=== TASK ===
Copy the whole listing below exactly.

=== SUPPLIED RECORDS ===
──────
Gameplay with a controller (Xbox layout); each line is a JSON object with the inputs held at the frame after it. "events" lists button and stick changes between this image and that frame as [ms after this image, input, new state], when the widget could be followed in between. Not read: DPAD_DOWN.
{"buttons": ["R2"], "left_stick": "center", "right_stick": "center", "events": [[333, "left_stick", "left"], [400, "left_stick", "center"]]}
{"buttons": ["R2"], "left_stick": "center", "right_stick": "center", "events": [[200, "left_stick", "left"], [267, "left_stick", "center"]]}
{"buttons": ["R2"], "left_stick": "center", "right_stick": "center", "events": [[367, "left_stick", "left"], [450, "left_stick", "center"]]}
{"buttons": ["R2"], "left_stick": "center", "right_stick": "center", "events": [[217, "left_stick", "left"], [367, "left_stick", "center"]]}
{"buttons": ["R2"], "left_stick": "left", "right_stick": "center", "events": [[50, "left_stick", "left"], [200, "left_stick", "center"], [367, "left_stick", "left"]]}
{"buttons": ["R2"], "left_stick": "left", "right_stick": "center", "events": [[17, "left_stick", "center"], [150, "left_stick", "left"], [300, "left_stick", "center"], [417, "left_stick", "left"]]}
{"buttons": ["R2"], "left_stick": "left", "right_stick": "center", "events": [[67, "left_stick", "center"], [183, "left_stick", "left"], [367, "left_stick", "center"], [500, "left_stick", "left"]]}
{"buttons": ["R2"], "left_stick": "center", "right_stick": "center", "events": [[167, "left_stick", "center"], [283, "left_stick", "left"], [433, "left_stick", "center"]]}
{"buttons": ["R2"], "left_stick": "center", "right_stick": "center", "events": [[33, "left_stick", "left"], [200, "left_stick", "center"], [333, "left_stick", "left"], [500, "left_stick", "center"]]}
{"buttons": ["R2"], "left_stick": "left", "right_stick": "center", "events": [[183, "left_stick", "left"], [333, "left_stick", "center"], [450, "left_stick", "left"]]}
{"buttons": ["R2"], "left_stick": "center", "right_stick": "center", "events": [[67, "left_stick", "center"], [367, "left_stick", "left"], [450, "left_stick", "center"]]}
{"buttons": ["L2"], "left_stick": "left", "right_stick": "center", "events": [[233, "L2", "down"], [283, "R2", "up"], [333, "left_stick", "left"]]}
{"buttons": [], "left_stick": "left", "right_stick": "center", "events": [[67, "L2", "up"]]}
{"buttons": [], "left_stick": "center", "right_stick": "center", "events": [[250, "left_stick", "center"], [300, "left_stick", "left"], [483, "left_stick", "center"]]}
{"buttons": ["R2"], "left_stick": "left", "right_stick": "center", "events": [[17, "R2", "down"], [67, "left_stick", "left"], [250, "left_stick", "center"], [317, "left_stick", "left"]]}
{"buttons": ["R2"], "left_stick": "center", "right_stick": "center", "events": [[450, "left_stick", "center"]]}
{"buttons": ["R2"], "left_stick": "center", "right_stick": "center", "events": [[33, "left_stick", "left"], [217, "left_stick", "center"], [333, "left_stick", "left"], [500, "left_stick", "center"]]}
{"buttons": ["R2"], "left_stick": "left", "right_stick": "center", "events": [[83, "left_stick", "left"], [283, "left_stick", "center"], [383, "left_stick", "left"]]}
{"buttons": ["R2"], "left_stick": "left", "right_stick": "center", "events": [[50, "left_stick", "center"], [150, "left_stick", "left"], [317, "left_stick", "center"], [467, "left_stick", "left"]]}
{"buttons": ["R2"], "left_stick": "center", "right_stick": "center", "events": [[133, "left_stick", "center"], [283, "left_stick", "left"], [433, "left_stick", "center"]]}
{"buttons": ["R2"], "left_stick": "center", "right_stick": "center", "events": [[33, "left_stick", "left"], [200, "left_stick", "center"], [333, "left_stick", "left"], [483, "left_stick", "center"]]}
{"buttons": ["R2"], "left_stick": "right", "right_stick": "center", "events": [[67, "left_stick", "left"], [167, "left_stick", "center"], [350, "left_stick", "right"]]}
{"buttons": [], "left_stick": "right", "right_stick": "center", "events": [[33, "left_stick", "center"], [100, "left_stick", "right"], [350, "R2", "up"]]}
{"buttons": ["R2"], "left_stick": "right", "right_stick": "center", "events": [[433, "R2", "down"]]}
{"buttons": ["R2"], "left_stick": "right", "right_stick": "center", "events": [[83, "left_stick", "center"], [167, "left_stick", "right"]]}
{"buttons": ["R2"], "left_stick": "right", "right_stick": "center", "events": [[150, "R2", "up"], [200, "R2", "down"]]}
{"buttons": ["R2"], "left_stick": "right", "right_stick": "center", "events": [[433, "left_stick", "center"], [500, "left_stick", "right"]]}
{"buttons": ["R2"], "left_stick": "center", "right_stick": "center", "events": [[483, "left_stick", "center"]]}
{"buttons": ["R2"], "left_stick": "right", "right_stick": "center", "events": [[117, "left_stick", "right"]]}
──────
=== YOUR RESPONSE ===
Gameplay with a controller (Xbox layout); each line is a JSON object with the inputs held at the frame after it. "events" lists button and stick changes between this image and that frame as [ms after this image, input, new state], when the widget could be followed in between. Not read: DPAD_DOWN.
{"buttons": ["R2"], "left_stick": "center", "right_stick": "center", "events": [[333, "left_stick", "left"], [400, "left_stick", "center"]]}
{"buttons": ["R2"], "left_stick": "center", "right_stick": "center", "events": [[200, "left_stick", "left"], [267, "left_stick", "center"]]}
{"buttons": ["R2"], "left_stick": "center", "right_stick": "center", "events": [[367, "left_stick", "left"], [450, "left_stick", "center"]]}
{"buttons": ["R2"], "left_stick": "center", "right_stick": "center", "events": [[217, "left_stick", "left"], [367, "left_stick", "center"]]}
{"buttons": ["R2"], "left_stick": "left", "right_stick": "center", "events": [[50, "left_stick", "left"], [200, "left_stick", "center"], [367, "left_stick", "left"]]}
{"buttons": ["R2"], "left_stick": "left", "right_stick": "center", "events": [[17, "left_stick", "center"], [150, "left_stick", "left"], [300, "left_stick", "center"], [417, "left_stick", "left"]]}
{"buttons": ["R2"], "left_stick": "left", "right_stick": "center", "events": [[67, "left_stick", "center"], [183, "left_stick", "left"], [367, "left_stick", "center"], [500, "left_stick", "left"]]}
{"buttons": ["R2"], "left_stick": "center", "right_stick": "center", "events": [[167, "left_stick", "center"], [283, "left_stick", "left"], [433, "left_stick", "center"]]}
{"buttons": ["R2"], "left_stick": "center", "right_stick": "center", "events": [[33, "left_stick", "left"], [200, "left_stick", "center"], [333, "left_stick", "left"], [500, "left_stick", "center"]]}
{"buttons": ["R2"], "left_stick": "left", "right_stick": "center", "events": [[183, "left_stick", "left"], [333, "left_stick", "center"], [450, "left_stick", "left"]]}
{"buttons": ["R2"], "left_stick": "center", "right_stick": "center", "events": [[67, "left_stick", "center"], [367, "left_stick", "left"], [450, "left_stick", "center"]]}
{"buttons": ["L2"], "left_stick": "left", "right_stick": "center", "events": [[233, "L2", "down"], [283, "R2", "up"], [333, "left_stick", "left"]]}
{"buttons": [], "left_stick": "left", "right_stick": "center", "events": [[67, "L2", "up"]]}
{"buttons": [], "left_stick": "center", "right_stick": "center", "events": [[250, "left_stick", "center"], [300, "left_stick", "left"], [483, "left_stick", "center"]]}
{"buttons": ["R2"], "left_stick": "left", "right_stick": "center", "events": [[17, "R2", "down"], [67, "left_stick", "left"], [250, "left_stick", "center"], [317, "left_stick", "left"]]}
{"buttons": ["R2"], "left_stick": "center", "right_stick": "center", "events": [[450, "left_stick", "center"]]}
{"buttons": ["R2"], "left_stick": "center", "right_stick": "center", "events": [[33, "left_stick", "left"], [217, "left_stick", "center"], [333, "left_stick", "left"], [500, "left_stick", "center"]]}
{"buttons": ["R2"], "left_stick": "left", "right_stick": "center", "events": [[83, "left_stick", "left"], [283, "left_stick", "center"], [383, "left_stick", "left"]]}
{"buttons": ["R2"], "left_stick": "left", "right_stick": "center", "events": [[50, "left_stick", "center"], [150, "left_stick", "left"], [317, "left_stick", "center"], [467, "left_stick", "left"]]}
{"buttons": ["R2"], "left_stick": "center", "right_stick": "center", "events": [[133, "left_stick", "center"], [283, "left_stick", "left"], [433, "left_stick", "center"]]}
{"buttons": ["R2"], "left_stick": "center", "right_stick": "center", "events": [[33, "left_stick", "left"], [200, "left_stick", "center"], [333, "left_stick", "left"], [483, "left_stick", "center"]]}
{"buttons": ["R2"], "left_stick": "right", "right_stick": "center", "events": [[67, "left_stick", "left"], [167, "left_stick", "center"], [350, "left_stick", "right"]]}
{"buttons": [], "left_stick": "right", "right_stick": "center", "events": [[33, "left_stick", "center"], [100, "left_stick", "right"], [350, "R2", "up"]]}
{"buttons": ["R2"], "left_stick": "right", "right_stick": "center", "events": [[433, "R2", "down"]]}
{"buttons": ["R2"], "left_stick": "right", "right_stick": "center", "events": [[83, "left_stick", "center"], [167, "left_stick", "right"]]}
{"buttons": ["R2"], "left_stick": "right", "right_stick": "center", "events": [[150, "R2", "up"], [200, "R2", "down"]]}
{"buttons": ["R2"], "left_stick": "right", "right_stick": "center", "events": [[433, "left_stick", "center"], [500, "left_stick", "right"]]}
{"buttons": ["R2"], "left_stick": "center", "right_stick": "center", "events": [[483, "left_stick", "center"]]}
{"buttons": ["R2"], "left_stick": "right", "right_stick": "center", "events": [[117, "left_stick", "right"]]}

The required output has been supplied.